Neuropsychopharmacology. 2013 Dec 18. doi: 10.1038/npp.2013.340. [Epub ahead of print]
Cannabinoid receptor activation shifts temporally engendered patterns of dopamine release.
Abstract
The ability to temporally discern pertinent environmental events is essential for the generation of adaptive behavior in conventional tasks, and our overall survival. Cannabinoids are thought to disrupt temporally controlled behaviors by interfering with dedicated brain timing networks. Cannabinoids also increase dopamine release within the mesolimbic system, a neural pathway generally implicated in timing behavior. Timing can be assessed using fixed-interval (FI) schedules, which reinforce behavior on the basis of time. To date, it remains unknown how cannabinoids modulate dopamine release when responding under FI conditions, and for that matter, how subsecond dopamine release is related to time in these tasks.

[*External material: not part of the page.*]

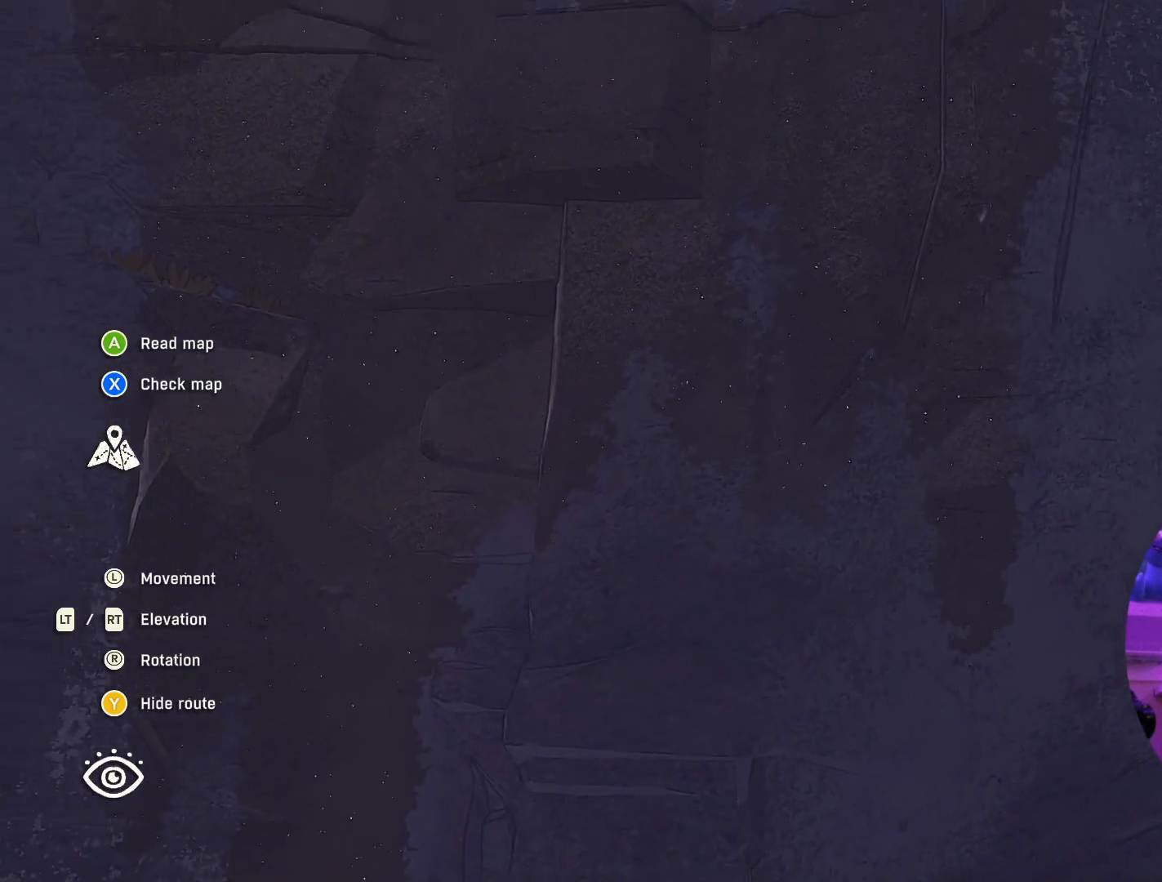
{"buttons": [], "left_stick": "center", "right_stick": "center", "events": [[50, "left_stick", "center"], [100, "left_stick", "down-left"], [234, "left_stick", "center"]]}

In the present study we hypothesized that cannabinoids would accelerate timing behavior in an FI task while concurrently augmenting a temporally relevant pattern of dopamine release. To assess this possibility, we measured subsecond dopamine concentrations in the nucleus accumbens while mice responded for food under the influence of the cannabinoid agonist WIN 55,212-2 in an FI task. Our data reveal that accumbal dopamine concentrations decrease proportionally to interval duration-suggesting that dopamine encodes time in FI tasks. We further demonstrate that WIN 55,212-2 dose-dependently increases dopamine release and accelerates a temporal behavioral response pattern in a CB1 receptor-dependent fashion-suggesting that cannabinoid receptor activation modifies timing behavior, in part, by augmenting time-engendered patterns of dopamine release. Additional investigation uncovered a specific role for endogenous cannabinoid tone in timing behavior, as elevations in 2-arachidonoylglycerol, but not anandamide, significantly accelerated the temporal response pattern in a manner akin to WIN 55,212-2.Neuropsychopharmacology accepted article preview online, 18 December 2013. doi:10.1038/npp.2013.340.